Copy the data below word for word, taking only the stretch from the line containing "region: Leribe" through the line containing "sub-region: Departement du Var", including both of those lines.

● **GIVEN RECORDS**
■ ■ ■ ■
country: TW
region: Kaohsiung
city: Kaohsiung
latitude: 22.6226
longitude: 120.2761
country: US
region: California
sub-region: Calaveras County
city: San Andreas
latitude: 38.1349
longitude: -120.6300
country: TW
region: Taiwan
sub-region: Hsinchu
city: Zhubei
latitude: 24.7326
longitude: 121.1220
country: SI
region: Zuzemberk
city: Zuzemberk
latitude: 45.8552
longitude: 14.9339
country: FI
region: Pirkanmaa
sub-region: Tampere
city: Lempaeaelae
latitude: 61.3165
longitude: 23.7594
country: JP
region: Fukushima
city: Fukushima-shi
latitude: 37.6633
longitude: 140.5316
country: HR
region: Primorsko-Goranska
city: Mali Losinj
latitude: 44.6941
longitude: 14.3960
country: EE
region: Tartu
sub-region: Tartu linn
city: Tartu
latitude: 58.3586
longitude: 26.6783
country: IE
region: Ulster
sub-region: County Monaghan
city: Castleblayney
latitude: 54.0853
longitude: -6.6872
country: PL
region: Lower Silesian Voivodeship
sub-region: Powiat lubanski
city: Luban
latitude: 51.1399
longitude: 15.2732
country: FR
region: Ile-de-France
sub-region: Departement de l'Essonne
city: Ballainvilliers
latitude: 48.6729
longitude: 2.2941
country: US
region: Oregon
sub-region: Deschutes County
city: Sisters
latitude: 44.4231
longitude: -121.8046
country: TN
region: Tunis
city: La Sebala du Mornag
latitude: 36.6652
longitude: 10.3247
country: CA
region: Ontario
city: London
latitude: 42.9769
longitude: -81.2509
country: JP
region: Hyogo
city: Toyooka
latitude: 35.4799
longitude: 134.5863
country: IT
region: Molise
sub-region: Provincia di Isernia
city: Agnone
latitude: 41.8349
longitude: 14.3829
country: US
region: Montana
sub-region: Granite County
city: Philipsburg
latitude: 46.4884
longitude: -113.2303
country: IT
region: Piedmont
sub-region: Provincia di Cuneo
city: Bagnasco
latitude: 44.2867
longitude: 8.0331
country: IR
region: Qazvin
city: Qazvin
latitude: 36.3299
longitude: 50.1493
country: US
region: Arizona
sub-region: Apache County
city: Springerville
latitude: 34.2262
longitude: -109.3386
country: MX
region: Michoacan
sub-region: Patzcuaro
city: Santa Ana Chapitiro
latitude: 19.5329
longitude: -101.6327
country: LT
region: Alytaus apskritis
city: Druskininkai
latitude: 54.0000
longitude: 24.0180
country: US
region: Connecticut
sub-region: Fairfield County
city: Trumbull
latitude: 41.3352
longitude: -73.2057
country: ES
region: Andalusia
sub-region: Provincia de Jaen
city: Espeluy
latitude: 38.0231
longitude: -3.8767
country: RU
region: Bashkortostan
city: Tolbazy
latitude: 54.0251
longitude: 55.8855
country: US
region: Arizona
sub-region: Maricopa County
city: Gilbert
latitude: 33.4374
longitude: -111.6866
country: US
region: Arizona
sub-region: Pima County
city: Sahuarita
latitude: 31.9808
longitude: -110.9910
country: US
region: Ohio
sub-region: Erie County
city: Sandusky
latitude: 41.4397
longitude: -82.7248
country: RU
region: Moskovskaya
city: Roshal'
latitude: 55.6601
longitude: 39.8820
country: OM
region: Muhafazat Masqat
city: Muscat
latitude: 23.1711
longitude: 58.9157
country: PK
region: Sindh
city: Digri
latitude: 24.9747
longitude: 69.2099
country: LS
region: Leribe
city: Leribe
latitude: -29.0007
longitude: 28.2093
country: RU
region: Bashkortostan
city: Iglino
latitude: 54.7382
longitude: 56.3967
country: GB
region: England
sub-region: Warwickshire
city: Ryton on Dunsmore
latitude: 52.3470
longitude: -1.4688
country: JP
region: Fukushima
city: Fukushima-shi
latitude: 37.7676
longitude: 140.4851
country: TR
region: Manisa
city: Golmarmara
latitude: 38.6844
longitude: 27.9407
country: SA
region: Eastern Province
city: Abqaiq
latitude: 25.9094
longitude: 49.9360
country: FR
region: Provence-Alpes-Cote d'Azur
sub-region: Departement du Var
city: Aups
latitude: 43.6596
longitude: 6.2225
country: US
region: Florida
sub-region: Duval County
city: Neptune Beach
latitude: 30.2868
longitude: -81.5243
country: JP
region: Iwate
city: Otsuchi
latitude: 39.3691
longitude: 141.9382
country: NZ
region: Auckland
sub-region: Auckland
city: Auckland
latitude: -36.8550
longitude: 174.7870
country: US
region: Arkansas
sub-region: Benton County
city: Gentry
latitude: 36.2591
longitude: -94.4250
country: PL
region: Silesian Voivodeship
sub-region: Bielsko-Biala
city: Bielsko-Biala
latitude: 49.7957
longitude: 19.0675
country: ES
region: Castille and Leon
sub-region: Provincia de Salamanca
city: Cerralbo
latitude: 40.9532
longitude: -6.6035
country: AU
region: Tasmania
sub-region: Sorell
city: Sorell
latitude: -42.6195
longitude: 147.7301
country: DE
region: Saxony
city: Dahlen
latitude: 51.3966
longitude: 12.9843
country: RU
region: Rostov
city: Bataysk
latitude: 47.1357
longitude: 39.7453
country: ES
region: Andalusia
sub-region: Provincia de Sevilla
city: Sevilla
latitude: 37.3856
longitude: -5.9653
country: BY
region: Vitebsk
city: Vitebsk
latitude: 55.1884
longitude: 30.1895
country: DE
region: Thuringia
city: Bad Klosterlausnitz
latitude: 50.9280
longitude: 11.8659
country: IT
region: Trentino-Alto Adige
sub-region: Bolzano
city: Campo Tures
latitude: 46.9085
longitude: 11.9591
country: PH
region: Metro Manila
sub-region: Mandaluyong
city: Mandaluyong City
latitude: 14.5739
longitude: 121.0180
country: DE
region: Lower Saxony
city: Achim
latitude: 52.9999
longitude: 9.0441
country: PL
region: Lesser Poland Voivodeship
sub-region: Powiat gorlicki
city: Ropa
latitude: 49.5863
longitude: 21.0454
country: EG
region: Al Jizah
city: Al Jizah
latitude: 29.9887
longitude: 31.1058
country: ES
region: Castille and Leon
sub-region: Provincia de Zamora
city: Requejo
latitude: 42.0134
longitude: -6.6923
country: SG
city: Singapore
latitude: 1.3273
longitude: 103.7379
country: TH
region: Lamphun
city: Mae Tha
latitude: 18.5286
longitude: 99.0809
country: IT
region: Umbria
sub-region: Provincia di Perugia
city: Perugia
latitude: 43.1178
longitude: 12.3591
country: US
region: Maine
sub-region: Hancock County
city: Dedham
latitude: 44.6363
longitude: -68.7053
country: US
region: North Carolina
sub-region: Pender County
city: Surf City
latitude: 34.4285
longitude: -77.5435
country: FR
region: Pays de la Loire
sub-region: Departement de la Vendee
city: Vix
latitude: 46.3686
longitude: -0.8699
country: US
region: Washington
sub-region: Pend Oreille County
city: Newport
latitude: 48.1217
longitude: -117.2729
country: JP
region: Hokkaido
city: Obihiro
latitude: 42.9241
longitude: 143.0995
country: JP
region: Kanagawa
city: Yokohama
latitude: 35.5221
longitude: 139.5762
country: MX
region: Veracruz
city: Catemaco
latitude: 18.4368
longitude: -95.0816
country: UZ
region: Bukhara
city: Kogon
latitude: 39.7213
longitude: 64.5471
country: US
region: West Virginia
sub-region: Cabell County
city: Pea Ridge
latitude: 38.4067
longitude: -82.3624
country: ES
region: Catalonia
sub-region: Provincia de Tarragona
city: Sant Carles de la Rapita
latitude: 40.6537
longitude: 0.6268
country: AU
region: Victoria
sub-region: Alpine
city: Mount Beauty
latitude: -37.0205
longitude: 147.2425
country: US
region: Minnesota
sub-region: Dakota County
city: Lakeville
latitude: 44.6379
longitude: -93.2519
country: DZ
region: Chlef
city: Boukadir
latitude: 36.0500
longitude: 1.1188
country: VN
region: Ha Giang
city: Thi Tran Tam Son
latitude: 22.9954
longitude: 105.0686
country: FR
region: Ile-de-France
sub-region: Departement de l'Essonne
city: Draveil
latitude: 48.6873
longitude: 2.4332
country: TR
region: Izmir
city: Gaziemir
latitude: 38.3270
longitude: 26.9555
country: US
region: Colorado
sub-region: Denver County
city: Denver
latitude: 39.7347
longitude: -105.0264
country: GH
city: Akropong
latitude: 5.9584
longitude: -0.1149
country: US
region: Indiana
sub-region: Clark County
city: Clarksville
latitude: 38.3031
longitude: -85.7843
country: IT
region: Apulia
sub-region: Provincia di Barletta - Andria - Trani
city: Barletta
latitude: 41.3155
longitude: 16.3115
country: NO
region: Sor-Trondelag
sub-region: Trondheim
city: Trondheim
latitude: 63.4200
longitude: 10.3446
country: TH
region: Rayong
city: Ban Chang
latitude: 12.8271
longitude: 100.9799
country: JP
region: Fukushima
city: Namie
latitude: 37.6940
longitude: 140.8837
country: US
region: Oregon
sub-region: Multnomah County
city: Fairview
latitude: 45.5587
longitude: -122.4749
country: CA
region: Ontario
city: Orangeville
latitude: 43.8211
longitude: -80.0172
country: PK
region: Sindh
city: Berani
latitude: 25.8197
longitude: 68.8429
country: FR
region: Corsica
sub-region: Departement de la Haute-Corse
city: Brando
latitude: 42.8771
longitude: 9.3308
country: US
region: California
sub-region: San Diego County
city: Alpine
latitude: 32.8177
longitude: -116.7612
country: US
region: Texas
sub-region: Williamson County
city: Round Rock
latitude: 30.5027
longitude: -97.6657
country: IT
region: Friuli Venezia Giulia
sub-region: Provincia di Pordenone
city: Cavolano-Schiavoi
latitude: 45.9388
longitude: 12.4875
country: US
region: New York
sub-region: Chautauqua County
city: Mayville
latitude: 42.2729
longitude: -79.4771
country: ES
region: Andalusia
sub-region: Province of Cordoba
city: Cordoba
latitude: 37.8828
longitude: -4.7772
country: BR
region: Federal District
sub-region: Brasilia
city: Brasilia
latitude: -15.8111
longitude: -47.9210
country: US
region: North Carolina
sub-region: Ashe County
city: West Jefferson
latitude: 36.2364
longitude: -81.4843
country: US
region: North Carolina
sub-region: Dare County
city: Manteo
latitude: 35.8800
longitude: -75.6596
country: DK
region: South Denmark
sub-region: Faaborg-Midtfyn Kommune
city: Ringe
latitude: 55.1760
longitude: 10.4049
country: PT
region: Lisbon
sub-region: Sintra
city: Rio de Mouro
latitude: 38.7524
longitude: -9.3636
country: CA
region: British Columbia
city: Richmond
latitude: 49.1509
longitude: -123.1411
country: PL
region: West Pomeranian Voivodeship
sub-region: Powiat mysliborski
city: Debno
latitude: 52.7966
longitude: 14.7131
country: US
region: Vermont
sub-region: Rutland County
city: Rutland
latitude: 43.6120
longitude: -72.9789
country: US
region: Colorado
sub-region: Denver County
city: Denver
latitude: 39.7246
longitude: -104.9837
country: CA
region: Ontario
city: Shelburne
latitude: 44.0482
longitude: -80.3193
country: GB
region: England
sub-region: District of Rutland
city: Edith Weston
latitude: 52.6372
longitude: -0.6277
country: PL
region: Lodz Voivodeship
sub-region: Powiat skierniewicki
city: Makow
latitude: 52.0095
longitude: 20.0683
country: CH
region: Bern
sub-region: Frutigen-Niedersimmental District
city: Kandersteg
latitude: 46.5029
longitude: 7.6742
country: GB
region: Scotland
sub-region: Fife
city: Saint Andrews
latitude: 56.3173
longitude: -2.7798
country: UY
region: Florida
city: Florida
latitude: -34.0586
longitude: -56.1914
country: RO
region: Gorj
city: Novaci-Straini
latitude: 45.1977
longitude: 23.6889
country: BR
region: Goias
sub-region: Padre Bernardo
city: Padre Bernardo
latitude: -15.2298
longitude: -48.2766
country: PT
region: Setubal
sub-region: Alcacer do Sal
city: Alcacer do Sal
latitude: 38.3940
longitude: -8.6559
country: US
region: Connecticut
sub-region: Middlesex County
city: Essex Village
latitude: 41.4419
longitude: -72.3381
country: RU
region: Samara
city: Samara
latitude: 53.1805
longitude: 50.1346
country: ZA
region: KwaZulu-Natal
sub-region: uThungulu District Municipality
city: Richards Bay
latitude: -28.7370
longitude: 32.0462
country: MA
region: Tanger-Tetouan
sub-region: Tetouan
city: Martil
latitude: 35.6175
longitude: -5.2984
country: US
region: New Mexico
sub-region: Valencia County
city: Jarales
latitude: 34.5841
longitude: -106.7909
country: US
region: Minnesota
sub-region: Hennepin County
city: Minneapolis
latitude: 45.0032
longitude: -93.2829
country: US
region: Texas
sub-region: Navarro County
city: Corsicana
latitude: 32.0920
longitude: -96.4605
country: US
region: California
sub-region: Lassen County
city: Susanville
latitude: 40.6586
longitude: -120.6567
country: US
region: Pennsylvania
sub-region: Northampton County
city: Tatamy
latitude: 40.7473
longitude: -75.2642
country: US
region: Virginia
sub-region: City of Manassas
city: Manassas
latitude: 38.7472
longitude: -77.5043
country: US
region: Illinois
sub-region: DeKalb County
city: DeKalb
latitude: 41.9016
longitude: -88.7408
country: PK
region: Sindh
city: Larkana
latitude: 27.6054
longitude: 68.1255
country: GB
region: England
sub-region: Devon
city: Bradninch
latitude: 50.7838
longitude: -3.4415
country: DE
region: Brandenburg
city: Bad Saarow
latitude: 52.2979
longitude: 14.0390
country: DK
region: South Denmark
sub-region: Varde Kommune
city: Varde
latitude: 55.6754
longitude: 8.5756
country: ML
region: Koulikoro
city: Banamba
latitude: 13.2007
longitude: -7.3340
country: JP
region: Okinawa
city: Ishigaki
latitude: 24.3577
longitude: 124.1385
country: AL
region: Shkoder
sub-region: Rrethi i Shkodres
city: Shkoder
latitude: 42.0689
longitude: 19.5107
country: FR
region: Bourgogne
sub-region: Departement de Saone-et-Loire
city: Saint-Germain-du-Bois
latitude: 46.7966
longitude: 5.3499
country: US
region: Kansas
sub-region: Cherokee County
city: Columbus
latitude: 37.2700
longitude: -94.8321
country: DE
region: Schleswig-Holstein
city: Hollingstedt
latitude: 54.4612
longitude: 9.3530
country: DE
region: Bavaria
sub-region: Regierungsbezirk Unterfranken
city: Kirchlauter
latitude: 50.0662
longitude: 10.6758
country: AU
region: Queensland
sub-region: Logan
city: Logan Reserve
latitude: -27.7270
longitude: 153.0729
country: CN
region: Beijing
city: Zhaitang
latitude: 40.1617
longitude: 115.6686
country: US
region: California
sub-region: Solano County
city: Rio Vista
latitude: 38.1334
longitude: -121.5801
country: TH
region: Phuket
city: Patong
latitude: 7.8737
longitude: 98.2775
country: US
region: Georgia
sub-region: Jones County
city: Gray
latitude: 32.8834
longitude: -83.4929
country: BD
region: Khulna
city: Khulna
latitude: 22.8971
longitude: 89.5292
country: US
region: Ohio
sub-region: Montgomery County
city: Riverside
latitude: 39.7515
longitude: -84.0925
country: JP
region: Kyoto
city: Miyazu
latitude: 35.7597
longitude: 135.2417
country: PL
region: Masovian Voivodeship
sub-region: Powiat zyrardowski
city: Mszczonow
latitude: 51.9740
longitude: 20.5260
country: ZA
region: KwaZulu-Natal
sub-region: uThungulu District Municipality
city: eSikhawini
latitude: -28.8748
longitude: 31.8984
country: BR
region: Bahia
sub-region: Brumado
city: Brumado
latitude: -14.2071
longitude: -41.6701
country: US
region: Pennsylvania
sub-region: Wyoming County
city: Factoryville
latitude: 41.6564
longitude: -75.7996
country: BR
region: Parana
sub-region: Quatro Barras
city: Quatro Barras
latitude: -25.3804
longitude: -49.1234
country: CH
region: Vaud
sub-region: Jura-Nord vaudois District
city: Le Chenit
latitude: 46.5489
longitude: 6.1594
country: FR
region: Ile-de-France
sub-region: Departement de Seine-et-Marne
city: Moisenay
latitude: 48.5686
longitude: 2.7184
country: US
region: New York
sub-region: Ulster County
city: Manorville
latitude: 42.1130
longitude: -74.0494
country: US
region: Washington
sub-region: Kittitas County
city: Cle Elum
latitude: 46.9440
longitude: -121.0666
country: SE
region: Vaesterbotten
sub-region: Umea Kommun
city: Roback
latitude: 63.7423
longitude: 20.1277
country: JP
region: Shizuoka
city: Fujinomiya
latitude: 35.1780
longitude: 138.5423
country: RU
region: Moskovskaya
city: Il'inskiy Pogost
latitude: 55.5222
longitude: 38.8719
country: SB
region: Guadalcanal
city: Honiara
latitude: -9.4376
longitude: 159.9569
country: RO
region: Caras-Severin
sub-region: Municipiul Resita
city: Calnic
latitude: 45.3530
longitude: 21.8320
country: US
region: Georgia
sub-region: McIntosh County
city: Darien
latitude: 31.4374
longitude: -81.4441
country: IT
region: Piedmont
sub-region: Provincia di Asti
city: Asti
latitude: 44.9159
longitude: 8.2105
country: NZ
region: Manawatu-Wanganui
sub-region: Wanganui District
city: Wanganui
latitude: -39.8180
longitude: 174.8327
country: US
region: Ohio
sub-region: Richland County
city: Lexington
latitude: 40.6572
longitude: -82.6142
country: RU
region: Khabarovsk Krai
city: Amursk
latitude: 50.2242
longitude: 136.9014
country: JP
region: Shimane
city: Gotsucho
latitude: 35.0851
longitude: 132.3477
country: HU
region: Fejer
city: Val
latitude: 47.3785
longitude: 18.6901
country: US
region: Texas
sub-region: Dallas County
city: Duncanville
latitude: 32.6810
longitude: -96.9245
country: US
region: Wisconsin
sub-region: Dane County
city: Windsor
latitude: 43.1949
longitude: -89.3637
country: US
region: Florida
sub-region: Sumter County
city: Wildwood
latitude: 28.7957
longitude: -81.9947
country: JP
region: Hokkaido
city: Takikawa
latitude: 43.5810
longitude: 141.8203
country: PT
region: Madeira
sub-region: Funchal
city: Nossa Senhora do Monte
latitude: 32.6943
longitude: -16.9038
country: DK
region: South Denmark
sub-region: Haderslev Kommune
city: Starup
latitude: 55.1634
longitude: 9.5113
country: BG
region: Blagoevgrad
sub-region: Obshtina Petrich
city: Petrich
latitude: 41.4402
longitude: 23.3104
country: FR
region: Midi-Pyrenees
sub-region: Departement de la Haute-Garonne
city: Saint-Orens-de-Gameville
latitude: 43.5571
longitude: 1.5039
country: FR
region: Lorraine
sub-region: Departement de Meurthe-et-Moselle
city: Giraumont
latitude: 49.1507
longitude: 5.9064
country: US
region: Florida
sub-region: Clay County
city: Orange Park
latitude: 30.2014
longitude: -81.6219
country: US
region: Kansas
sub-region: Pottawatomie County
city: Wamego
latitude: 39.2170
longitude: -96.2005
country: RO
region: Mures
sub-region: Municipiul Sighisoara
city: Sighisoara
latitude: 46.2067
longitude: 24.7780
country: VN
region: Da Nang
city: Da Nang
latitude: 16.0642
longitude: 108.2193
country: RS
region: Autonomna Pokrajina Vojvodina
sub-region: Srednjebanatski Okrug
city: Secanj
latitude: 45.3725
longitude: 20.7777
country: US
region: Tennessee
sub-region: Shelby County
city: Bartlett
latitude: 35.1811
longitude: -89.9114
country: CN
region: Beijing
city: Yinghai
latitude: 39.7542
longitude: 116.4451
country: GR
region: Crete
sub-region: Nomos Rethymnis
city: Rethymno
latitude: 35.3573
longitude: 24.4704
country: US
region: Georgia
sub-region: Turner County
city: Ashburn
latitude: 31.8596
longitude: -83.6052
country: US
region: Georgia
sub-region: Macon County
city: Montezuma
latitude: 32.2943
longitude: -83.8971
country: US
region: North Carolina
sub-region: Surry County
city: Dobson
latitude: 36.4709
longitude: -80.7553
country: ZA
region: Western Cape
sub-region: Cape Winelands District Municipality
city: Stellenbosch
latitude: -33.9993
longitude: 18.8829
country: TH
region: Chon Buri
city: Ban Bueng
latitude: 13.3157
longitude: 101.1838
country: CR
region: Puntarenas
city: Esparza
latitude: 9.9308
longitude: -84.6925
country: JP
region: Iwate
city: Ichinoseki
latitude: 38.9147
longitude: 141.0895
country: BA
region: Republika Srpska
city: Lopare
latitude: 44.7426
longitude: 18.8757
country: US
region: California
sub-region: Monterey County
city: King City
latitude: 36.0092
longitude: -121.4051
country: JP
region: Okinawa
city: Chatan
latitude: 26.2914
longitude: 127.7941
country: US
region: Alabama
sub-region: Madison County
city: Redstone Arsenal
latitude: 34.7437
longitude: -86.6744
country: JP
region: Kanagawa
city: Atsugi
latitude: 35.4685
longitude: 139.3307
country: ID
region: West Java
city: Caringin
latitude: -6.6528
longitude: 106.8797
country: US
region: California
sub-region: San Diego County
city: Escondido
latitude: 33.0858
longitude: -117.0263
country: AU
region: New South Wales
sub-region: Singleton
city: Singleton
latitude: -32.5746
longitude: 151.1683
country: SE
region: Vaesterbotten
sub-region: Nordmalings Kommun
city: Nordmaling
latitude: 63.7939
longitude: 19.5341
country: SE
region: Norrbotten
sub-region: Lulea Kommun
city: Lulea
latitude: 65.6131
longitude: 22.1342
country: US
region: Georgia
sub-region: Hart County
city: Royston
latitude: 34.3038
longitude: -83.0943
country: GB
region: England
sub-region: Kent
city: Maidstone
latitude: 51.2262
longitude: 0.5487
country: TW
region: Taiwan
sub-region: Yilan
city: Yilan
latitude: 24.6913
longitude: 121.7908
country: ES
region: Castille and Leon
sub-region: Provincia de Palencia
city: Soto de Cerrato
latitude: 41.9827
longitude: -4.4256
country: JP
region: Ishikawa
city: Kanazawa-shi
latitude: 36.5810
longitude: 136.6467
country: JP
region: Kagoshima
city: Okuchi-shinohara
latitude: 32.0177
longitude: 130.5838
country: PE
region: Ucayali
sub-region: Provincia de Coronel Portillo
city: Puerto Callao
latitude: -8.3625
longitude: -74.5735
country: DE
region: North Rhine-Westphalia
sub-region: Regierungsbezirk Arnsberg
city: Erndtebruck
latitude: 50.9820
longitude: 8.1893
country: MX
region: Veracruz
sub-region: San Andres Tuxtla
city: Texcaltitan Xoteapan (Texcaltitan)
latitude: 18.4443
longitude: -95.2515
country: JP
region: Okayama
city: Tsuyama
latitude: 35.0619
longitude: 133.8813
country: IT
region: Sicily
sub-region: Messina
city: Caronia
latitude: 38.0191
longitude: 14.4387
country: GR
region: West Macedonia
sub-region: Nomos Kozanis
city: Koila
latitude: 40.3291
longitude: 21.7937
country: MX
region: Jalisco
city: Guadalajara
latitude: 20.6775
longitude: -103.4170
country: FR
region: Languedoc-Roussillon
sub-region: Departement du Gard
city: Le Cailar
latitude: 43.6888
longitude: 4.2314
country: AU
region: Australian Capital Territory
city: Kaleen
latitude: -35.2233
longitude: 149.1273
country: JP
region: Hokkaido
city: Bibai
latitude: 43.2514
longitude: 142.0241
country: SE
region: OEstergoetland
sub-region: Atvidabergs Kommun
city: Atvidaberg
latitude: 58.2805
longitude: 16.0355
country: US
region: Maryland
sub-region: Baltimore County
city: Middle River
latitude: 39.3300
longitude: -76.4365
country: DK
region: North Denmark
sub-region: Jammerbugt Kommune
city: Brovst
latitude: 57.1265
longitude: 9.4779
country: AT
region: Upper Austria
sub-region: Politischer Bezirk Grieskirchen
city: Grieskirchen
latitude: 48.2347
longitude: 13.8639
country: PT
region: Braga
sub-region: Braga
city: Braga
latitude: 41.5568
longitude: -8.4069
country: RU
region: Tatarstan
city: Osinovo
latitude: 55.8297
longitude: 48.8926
■ ■ ■ ■
● **FULL SOLUTION**
region: Leribe
city: Leribe
latitude: -29.0007
longitude: 28.2093
country: RU
region: Bashkortostan
city: Iglino
latitude: 54.7382
longitude: 56.3967
country: GB
region: England
sub-region: Warwickshire
city: Ryton on Dunsmore
latitude: 52.3470
longitude: -1.4688
country: JP
region: Fukushima
city: Fukushima-shi
latitude: 37.7676
longitude: 140.4851
country: TR
region: Manisa
city: Golmarmara
latitude: 38.6844
longitude: 27.9407
country: SA
region: Eastern Province
city: Abqaiq
latitude: 25.9094
longitude: 49.9360
country: FR
region: Provence-Alpes-Cote d'Azur
sub-region: Departement du Var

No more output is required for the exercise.